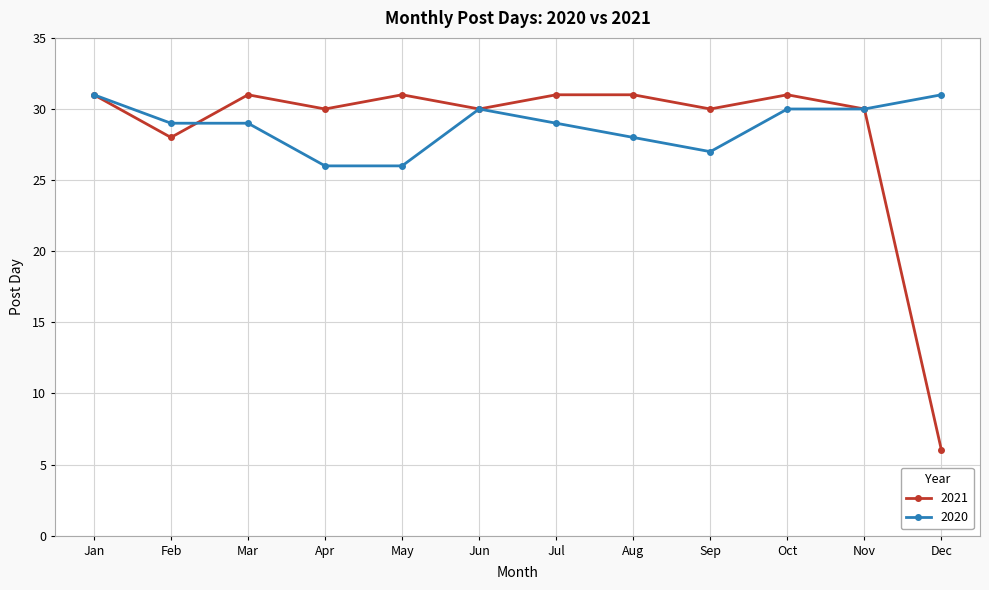

What is the sum of all 2021 values?

340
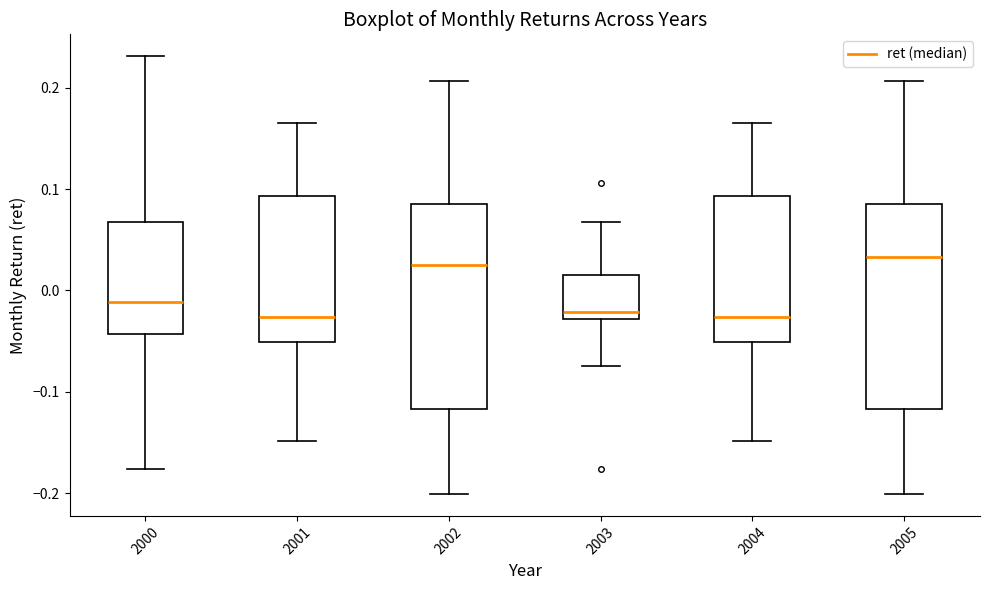

Where does the median line of the box at x = 2003 sit on the y-axis? The values are not printed on the chart, so give them approximately, as read against the axis.

-0.02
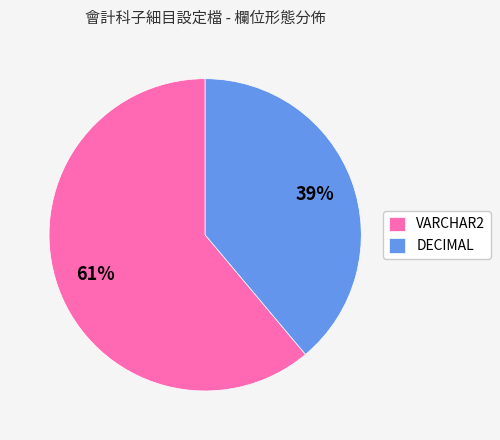

How many segments does this pie chart have?

2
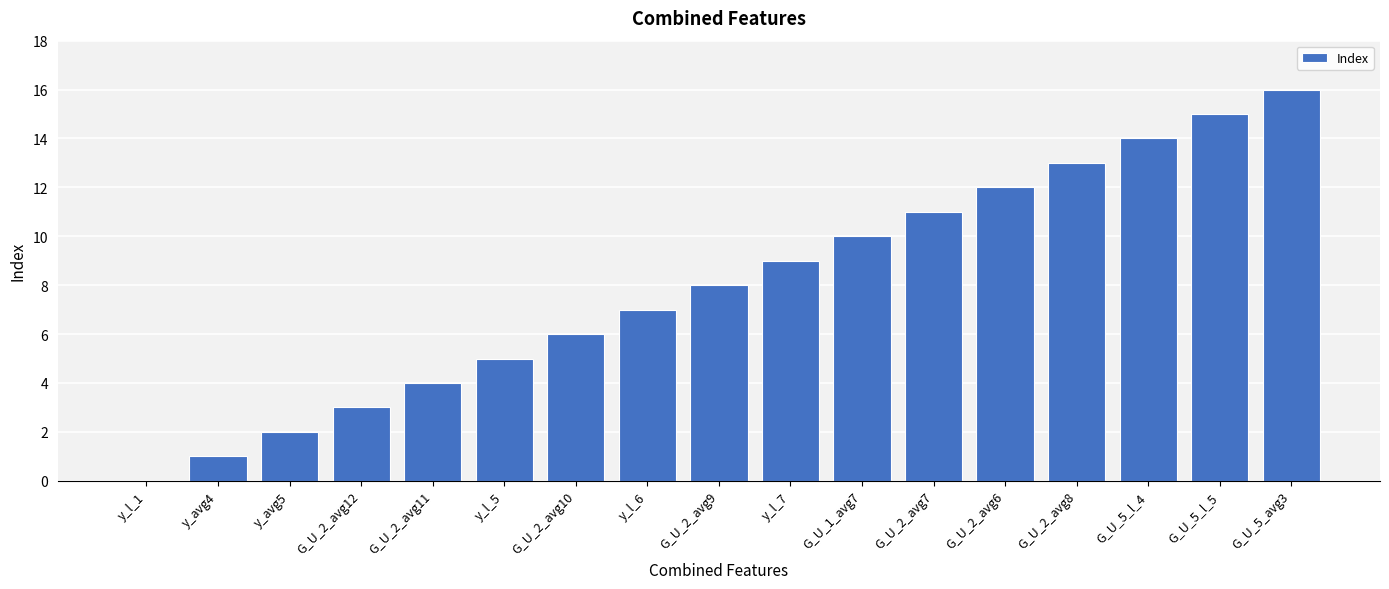

What is the greatest value displayed?

16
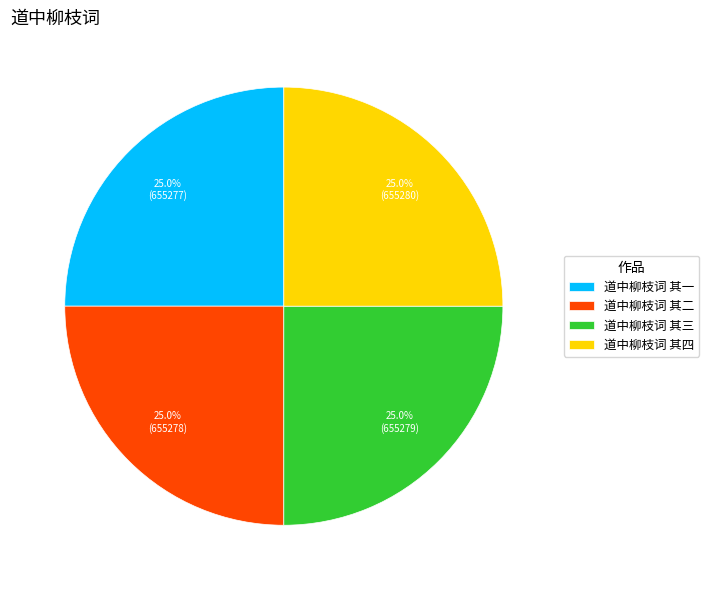

Is there any slice that represents more than half of the pie?

No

= = = =

**DIRECTIONS:**
Can you lay out the records above as a Markdown table with the columns "Row" and "Line," one numbered row per line of text, leaving out blank lines and the pictures?

**RESPONSE FOR THIS EXERCISE:**
| Row | Line |
|---|---|
| 1 | What is the sum of all 2021 values? |
| 2 | 340 |
| 3 | Where does the median line of the box at x = 2003 sit on the y-axis? The values are not printed on the chart, so give them approximately, as read against the axis. |
| 4 | -0.02 |
| 5 | How many segments does this pie chart have? |
| 6 | 2 |
| 7 | What is the greatest value displayed? |
| 8 | 16 |
| 9 | Is there any slice that represents more than half of the pie? |
| 10 | No |